There is something primordially satisfying about walking into this:

and walking out an hour later with the floor and walls spotless, the broken tables whisked away, the bodies safely stored in your truck, and everything that wasn’t broken put back exactly where it belonged. There are some collectibles– every level has a few cassette tapes hidden away, and there are secret areas all over the place that you can uncover, and exploration is a lot of fun, especially once you unlock the– again, I’m not kidding– upgrade that lets you walk across blood without leaving footprints all over the goddamned place afterwards. You’ll need to find keys and the occasional key card, and oh, you’ll also rob everyone blind while you’re cleaning. The great thing about working for the mob is the people they send you after tend to have piles of cash and jewelry and stuff just sitting around!
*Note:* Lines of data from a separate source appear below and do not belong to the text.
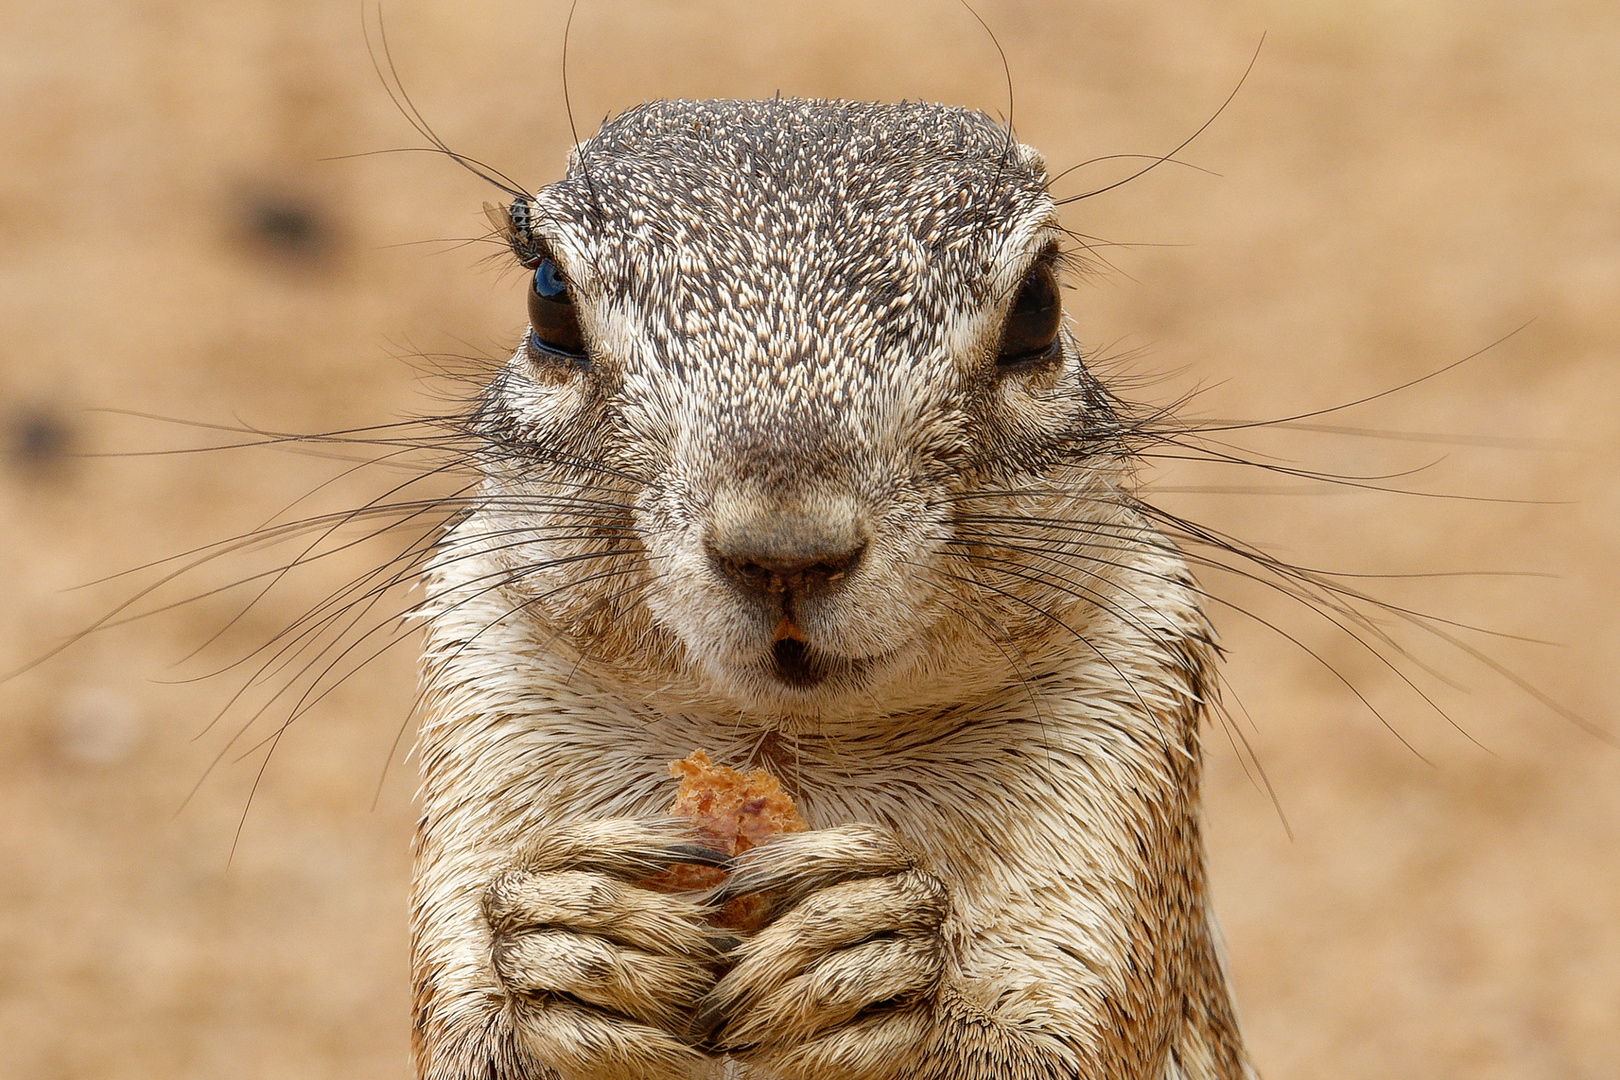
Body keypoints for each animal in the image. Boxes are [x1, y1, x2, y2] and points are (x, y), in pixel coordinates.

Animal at [411, 97, 1244, 1075]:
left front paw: (883, 960)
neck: (786, 743)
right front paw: (569, 935)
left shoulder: (1124, 734)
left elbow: (1045, 1049)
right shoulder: (484, 690)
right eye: (547, 297)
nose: (785, 552)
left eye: (1039, 304)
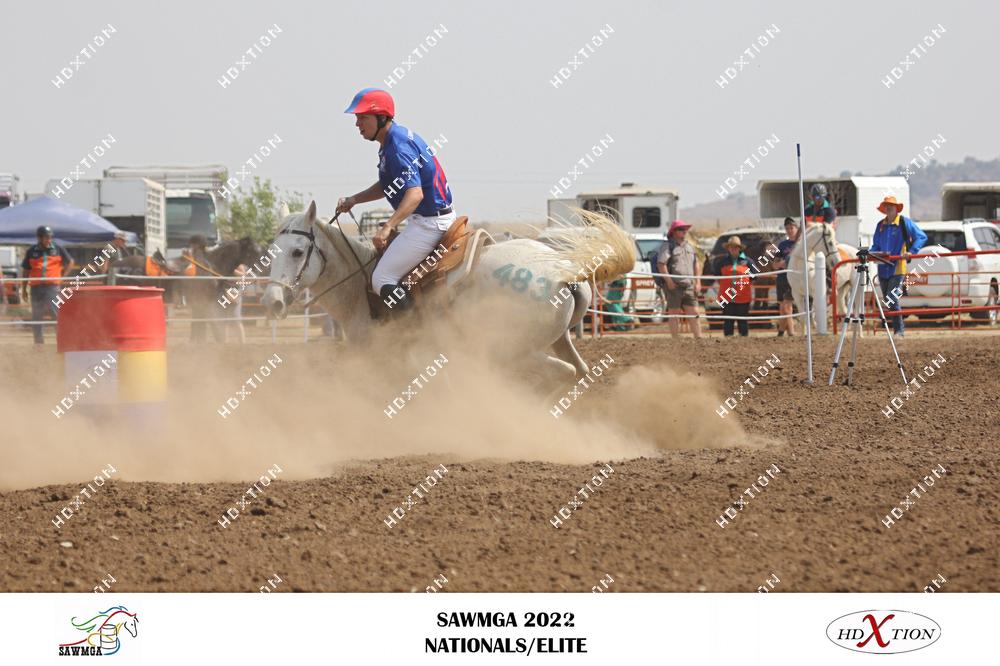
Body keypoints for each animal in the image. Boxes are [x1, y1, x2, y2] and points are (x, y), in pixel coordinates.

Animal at [261, 201, 634, 387]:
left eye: (297, 251)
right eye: (270, 250)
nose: (272, 302)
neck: (360, 286)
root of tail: (564, 273)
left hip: (511, 349)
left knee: (561, 374)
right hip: (557, 340)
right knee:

They’re all dead, they don’t need it any longer.

There’s no real point in talking about graphics or sound; they’re good enough and no better. The rag doll physics can occasionally be kinda ridiculous. You can jump or fall from any height and be fine; it’s impossible to die, so there were definitely times where I was moving a body and just chucked it off a balcony and then jumped after it rather than carrying it down the stairs. My only real gripe is that if you’re a completist, like me, and you want to 100% everything, every so often there’s a single bullet that you accidentally knocked somewhere with your mop that takes an hour to find, or a single spot of blood that you just missed that is too small for your UV lamps or your “Cleaner Vision” (no, seriously) to spot easily. Having to end a level at 99% blood cleanup because you just could not find that last spot is kinda annoying, especially when the game really does need about an hour to an hour and a half per level.

But yeah. This was a blast. Twelve hours or so was enough to 100% every level and get all but five of the achievements; I’m gonna jump back into finish those off just because I’m that guy. It’s on Game Pass right now, so if you have that, you don’t have to pay for it, but it’s worth the $20 or so you’d pay if you actually buy it.

Oh, and I vacuumed the whole house today, because I’d been cleaning in a video game for several days and felt kind of guilty about the condition of my actual house, which is a real place with cats in it that needs vacuuming way more often than I actually do it.